+++ DATA SUPPLIED +++

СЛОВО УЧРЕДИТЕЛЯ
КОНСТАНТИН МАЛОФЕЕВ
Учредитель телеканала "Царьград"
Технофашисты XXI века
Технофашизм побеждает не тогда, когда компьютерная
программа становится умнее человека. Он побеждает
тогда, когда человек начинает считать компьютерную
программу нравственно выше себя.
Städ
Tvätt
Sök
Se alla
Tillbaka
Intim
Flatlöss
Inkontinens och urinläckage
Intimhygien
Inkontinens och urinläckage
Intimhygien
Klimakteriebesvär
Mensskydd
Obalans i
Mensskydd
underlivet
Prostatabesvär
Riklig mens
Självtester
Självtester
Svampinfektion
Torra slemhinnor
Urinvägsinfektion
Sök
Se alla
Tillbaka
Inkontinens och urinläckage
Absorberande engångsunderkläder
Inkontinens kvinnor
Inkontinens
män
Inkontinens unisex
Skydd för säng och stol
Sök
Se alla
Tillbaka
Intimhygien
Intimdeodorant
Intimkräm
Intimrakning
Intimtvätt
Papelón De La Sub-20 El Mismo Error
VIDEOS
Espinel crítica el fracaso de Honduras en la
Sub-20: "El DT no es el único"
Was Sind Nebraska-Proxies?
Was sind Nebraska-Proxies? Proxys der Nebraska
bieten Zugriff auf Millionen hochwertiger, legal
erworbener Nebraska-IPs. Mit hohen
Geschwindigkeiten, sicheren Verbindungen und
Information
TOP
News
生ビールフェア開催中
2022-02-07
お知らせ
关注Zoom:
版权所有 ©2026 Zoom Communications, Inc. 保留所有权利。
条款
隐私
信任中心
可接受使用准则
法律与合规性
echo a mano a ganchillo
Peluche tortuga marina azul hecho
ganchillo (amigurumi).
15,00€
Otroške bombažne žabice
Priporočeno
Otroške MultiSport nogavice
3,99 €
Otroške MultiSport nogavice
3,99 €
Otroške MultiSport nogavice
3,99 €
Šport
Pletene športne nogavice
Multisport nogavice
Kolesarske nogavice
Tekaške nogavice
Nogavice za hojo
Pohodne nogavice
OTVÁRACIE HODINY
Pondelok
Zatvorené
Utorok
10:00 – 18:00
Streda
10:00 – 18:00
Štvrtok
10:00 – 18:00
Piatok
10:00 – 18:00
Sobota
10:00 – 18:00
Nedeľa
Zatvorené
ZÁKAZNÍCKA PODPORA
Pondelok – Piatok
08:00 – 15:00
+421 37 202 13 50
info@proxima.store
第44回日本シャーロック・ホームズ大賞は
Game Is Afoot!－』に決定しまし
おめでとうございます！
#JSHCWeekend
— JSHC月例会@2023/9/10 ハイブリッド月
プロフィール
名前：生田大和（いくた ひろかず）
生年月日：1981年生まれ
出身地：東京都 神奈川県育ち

+++

— INSTRUCTIONS FOR THE TASK —
Only the lines from the one holding "Pletene športne nogavice" through the end of the listing should appear in the response, each restated exactly.

— ANSWER SECTION —
Pletene športne nogavice
Multisport nogavice
Kolesarske nogavice
Tekaške nogavice
Nogavice za hojo
Pohodne nogavice
OTVÁRACIE HODINY
Pondelok
Zatvorené
Utorok
10:00 – 18:00
Streda
10:00 – 18:00
Štvrtok
10:00 – 18:00
Piatok
10:00 – 18:00
Sobota
10:00 – 18:00
Nedeľa
Zatvorené
ZÁKAZNÍCKA PODPORA
Pondelok – Piatok
08:00 – 15:00
+421 37 202 13 50
info@proxima.store
第44回日本シャーロック・ホームズ大賞は
Game Is Afoot!－』に決定しまし
おめでとうございます！
#JSHCWeekend
— JSHC月例会@2023/9/10 ハイブリッド月
プロフィール
名前：生田大和（いくた ひろかず）
生年月日：1981年生まれ
出身地：東京都 神奈川県育ち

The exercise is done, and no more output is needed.